Nothing prepared me for meeting Raili though. Everyone says that Estonian people are reserved. Raili wasn't. It was as if I had already met her, and she was so kind. Oskar ran and got the present we had sent him and came right up to me. He was not shy at all. He hugged me too. That meant the world to me. I just wanted to touch him. I knew everything in the world would be okay if I could just touch him.

Saying goodbye to Raili was one of the hardest things I ever did. As we walked out of the orphanage she asked for a moment alone with Oskar. I could hardly swallow at that point in time. It was as if I could feel her pain. As she walked us to the car, the last thing she said was, "take care of him". I told her I would. I saw the tears in her eyes and as we drove off, the tears fell down my husband's and my face.

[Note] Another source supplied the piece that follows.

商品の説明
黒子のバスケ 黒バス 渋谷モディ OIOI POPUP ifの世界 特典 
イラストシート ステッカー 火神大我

There is nothing I will ever be able to do for or give Raili to repay her for what she gave me. She loved my son, and that is more than I could have ever hoped for. He was taken care of, prepared for a family, and thrived because of her. I know it could not have been easy for her to see him drive away and fly to the other part of the world. I have Raili on facebook and she has my blog address too. I post pictures for her. I want her to know that I am taking care of him. I want her to know that he is okay. I want her to know that he is my everything and she will always mean the wold to me too. Thank you Raili for taking care of my son until I could bring him home. Thank you for loving him when I could not. Thank you for being a good person and making an 18 month wait more bearable.

Raili, I am taking care of him. He will always have the best. He will always be loved, wanted, and treasured. God willing, he will live a LONG healthy, and happy life, and one day you will see him again. Hopefully he will visit Estonia one day proud of where he came from and know that someone from his home land loved him and wanted him to have the best.